FBI Arrests 20 Japs In Monterey Bay Territory
STORE KEEPER IS TAKEN IN CUSTODY AT WATSONVILLE
Twenty Japanese were arrested, a truck-load of ammunition confiscated and quantities of other contraband seized Tuesday in an FBI raid on Japanese colonies in Santa Cruz and Monterey counties.
Most of the arrests were made in Monterey county, but the federal authorities moved into Watsonville to take into custody Ben Torigoe, Japanese operator of a sporting goods store there.
It was reported that a dozen shotguns, rifles, a camera, an illegal radio set, a manual on radio station operation and subversive literature, published in Japan, were seized in the Watsonville store.
SPECULATION
While there was widespread speculation over the prospect of a raid in Santa Cruz, local police and county officers said they had not been asked to co-operate in any action. FBI Agent Nat J. Pieper led 138 federal, state, county and city officers in the scattered raids throughout northern Monterey county, site of some of the Pacific coast?s largest recent military developments.
Armed with more than 100 warrants for arrest or search, agents started at 8 a.m. raiding Japanese establishments in Salinas, Monterey, Watsonville, Pacific Grove, Carmel and a "mystery colony" at Chualar.
Pieper said a raid on a Buddhist temple at Salinas netted three priests along with considerable contraband. All three priests had been in the country only a few months, the FBI chief said, and one, Rev. Koyo Tamanaha, was formerly connected with police work in Tokyo.
FORMER BOOTLEGGER
Pieper said Torigoe was a former bootlegger, was once convicted of receiving stolen property, and up to the time the Japanese fleet attacked Pearl Harbor had corresponded directly with his daughter in Japan. Torigoe was arrested.
So was Shunso Matsuda, "the Emperor of Chualar." He is foreman of a labor gang of 250 Japanese employed and living on the 2300 acre Ellis Spiegel ranch.

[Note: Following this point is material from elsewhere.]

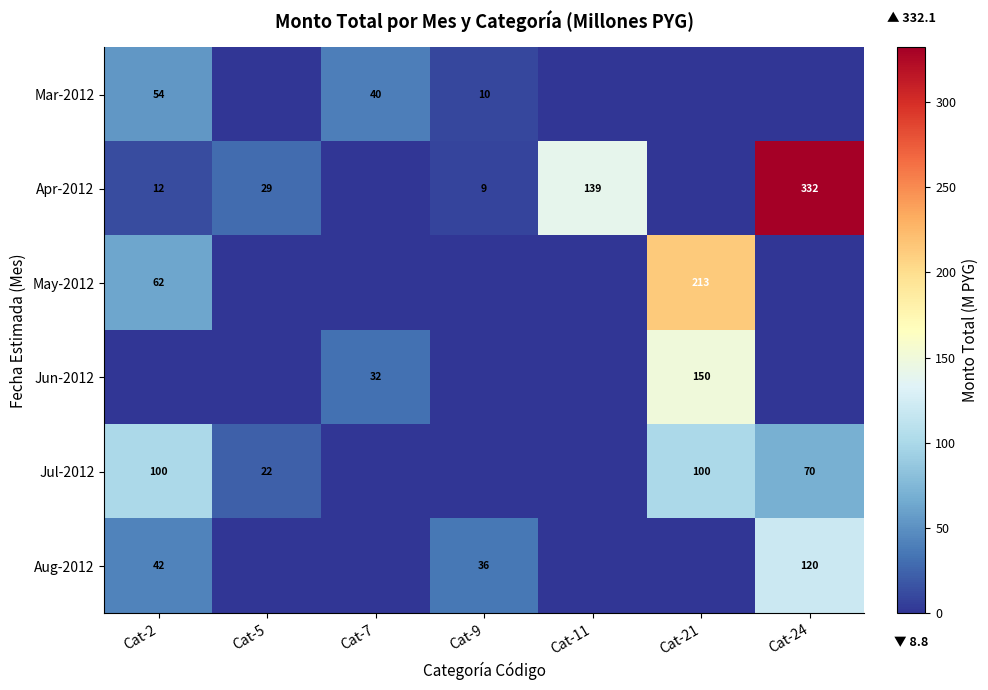

Is it true that Aug-2012 equals 120 at Cat-24?

True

Two of his assistants were also jailed and questioned through interpreters, while agents made a detailed search of 26 cabins where the Japanese lived in what Pieper described as "the mystery colony of the Pacific coast."
Seized materials, all forbidden to enemy aliens, included guns, cameras, searchlights, a mimeograph machine, a microphone and amplifier.
Only five days ago Pieper led agents in a raid on the Japanese colony at Vallejo, near the Mare Island navy yard, in which 20 were arrested.
By 5 p.m. yesterday the FBI had searched 45 places and confiscated five pistols, eight rifles, 14 shotguns, six radios, a box of sulphuric acid, four floodlights, one crystal microphone, one amplifier, four spotlights, 60,845 rounds of shotgun ammunition, 50 rounds of revolver ammunition, four motion picture projectors, eight pairs of binoculars, and six cameras.
The raids are continuing, said Pieper."